◆ Seitenauszug:
-------------------------
Licht ins Dunkel..
Hallo Allerseits,
ich versuch es mal mit einer allgemeinen Erklärung:
Es geht beim Schadensersatz immer um § 249 BGB:
§ 249 Art und Umfang des Schadensersatzes
(1) Wer zum Schadensersatz verpflichtet ist, hat den Zustand herzustellen, der bestehen würde, wenn der zum Ersatz verpflichtende Umstand nicht eingetreten wäre.
(2) Ist wegen Verletzung einer Person oder wegen Beschädigung einer Sache Schadensersatz zu leisten, so kann der Gläubiger statt der Herstellung den dazu erforderlichen Geldbetrag verlangen. Bei der Beschädigung einer Sache schließt der nach Satz 1 erforderliche Geldbetrag die Umsatzsteuer nur mit ein, wenn und soweit sie tatsächlich angefallen ist.
1.) Niemand käme auf die Idee, den Neupreis für ein 3 Jahre altes Auto zu verlangen, nur weil man keine Lust hat, sich in eine Auto zu setzen, auf dessen Fahrersitz schon 1000 Stunden lang jemand anderer gesessen ist, der genau so oft in den Sessel gefurzt hat. Da sollte man schon mal nachdenken, wenn man pauschal den Neupreis fordert, oder?
2.) Bei Motorradkleidung geht es um Helm, Handschuhe, Stiefel und den Motorradanzug.
Hier findet sich eine gute Übersicht:
Motorradbekleidung: Ersatz nach Zeitwert oder Neuwert?
-------------------------
◆ Einträge:
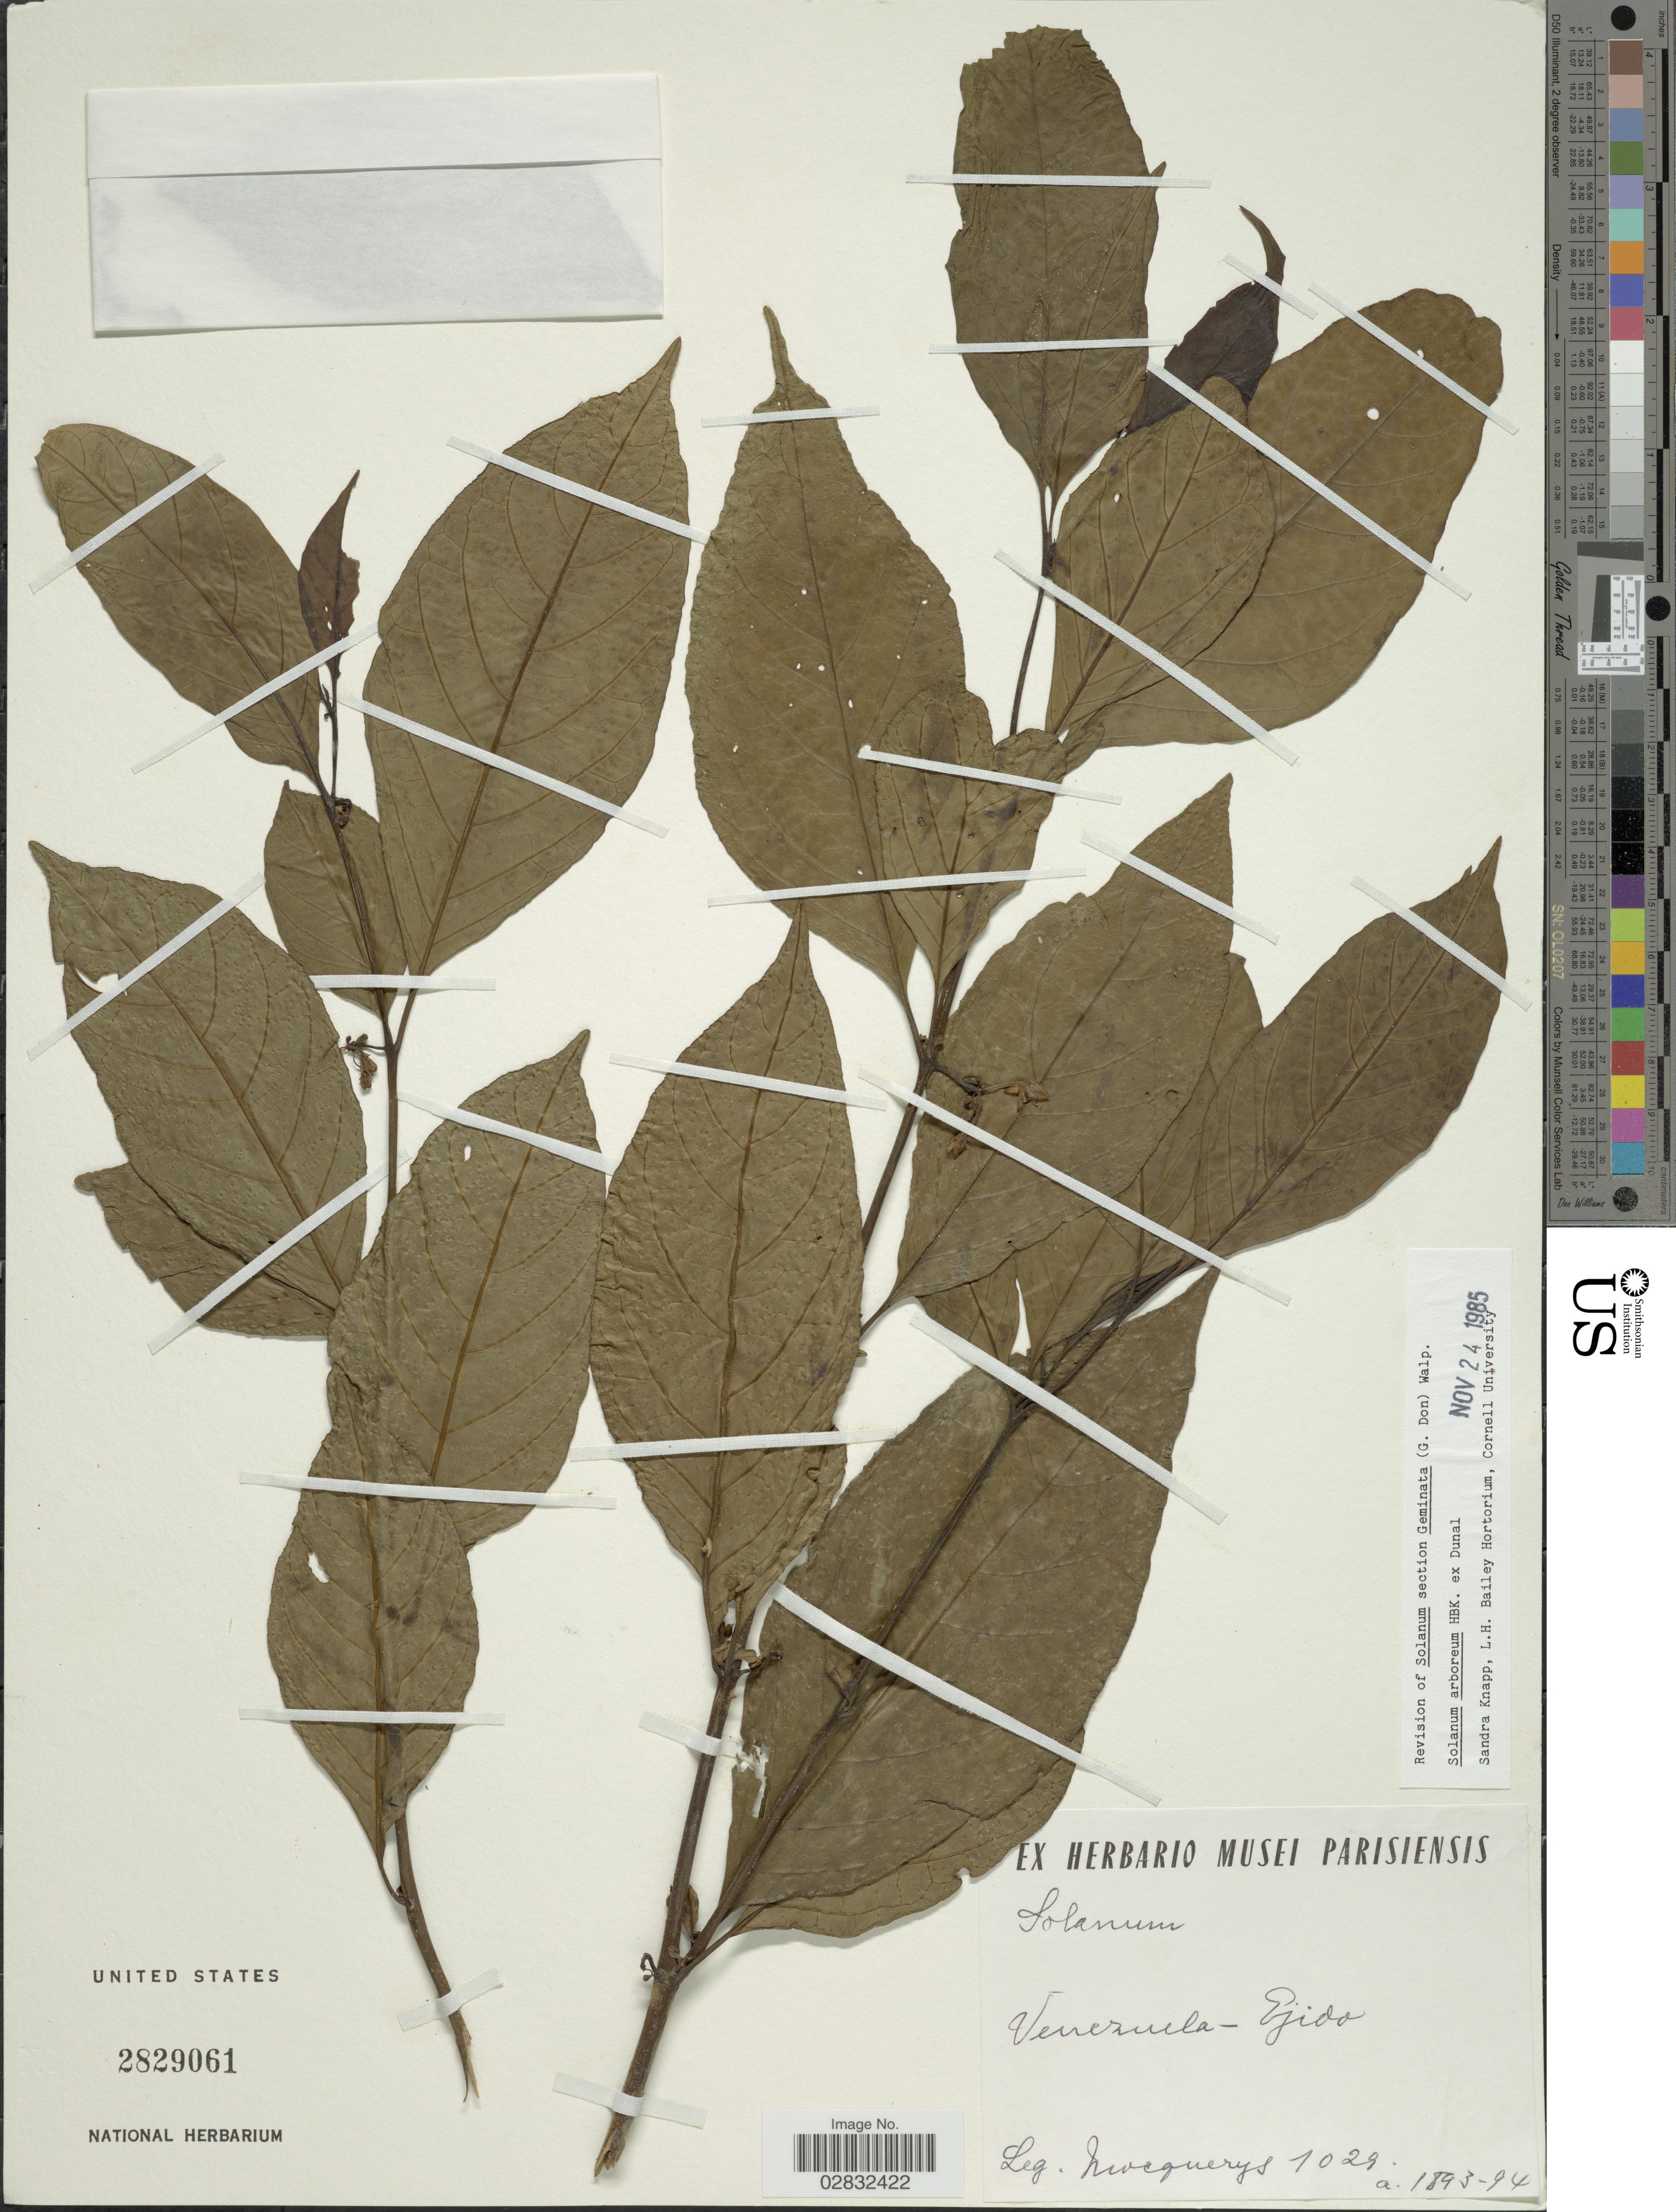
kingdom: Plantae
-------------------------
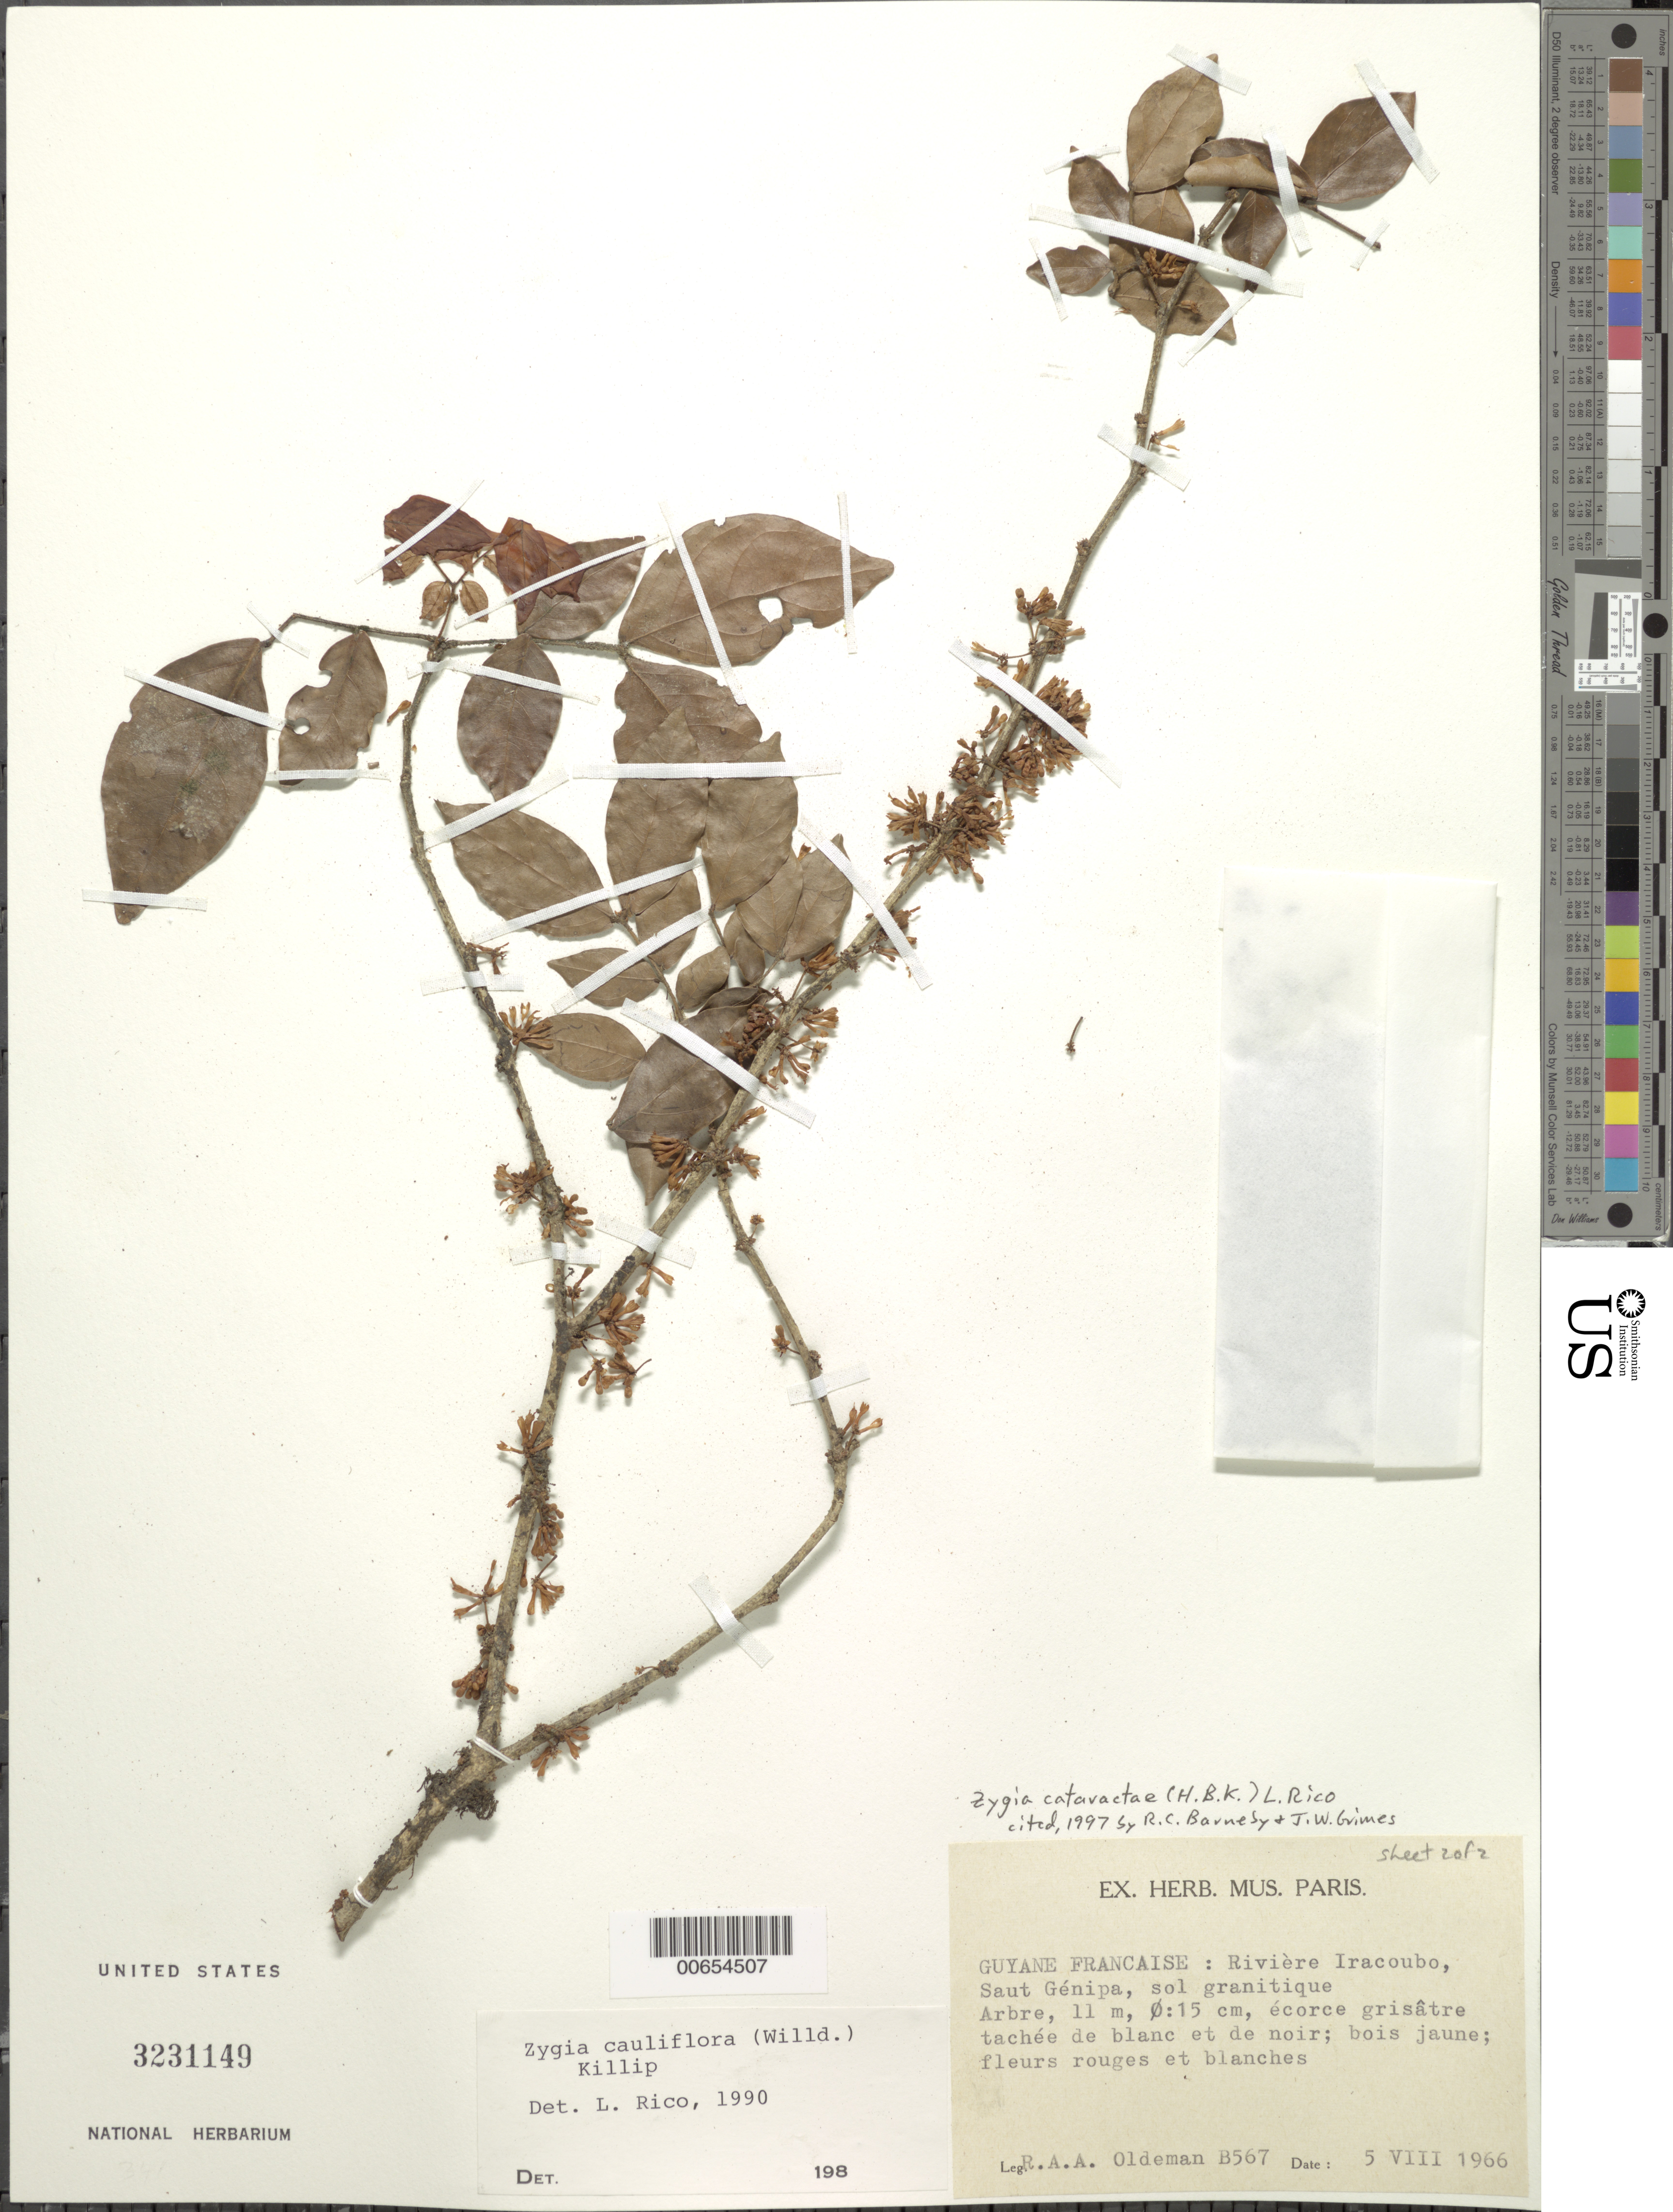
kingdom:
-------------------------
◆ Aufgabe: Gib den Seitenauszug vollständig und zeichengetreu aus. Die Einträge stehen in keinem Zusammenhang mit dem Seitenauszug.

◆ Vollständige Antwort:
Licht ins Dunkel..
Hallo Allerseits,
ich versuch es mal mit einer allgemeinen Erklärung:
Es geht beim Schadensersatz immer um § 249 BGB:
§ 249 Art und Umfang des Schadensersatzes
(1) Wer zum Schadensersatz verpflichtet ist, hat den Zustand herzustellen, der bestehen würde, wenn der zum Ersatz verpflichtende Umstand nicht eingetreten wäre.
(2) Ist wegen Verletzung einer Person oder wegen Beschädigung einer Sache Schadensersatz zu leisten, so kann der Gläubiger statt der Herstellung den dazu erforderlichen Geldbetrag verlangen. Bei der Beschädigung einer Sache schließt der nach Satz 1 erforderliche Geldbetrag die Umsatzsteuer nur mit ein, wenn und soweit sie tatsächlich angefallen ist.
1.) Niemand käme auf die Idee, den Neupreis für ein 3 Jahre altes Auto zu verlangen, nur weil man keine Lust hat, sich in eine Auto zu setzen, auf dessen Fahrersitz schon 1000 Stunden lang jemand anderer gesessen ist, der genau so oft in den Sessel gefurzt hat. Da sollte man schon mal nachdenken, wenn man pauschal den Neupreis fordert, oder?
2.) Bei Motorradkleidung geht es um Helm, Handschuhe, Stiefel und den Motorradanzug.
Hier findet sich eine gute Übersicht:
Motorradbekleidung: Ersatz nach Zeitwert oder Neuwert?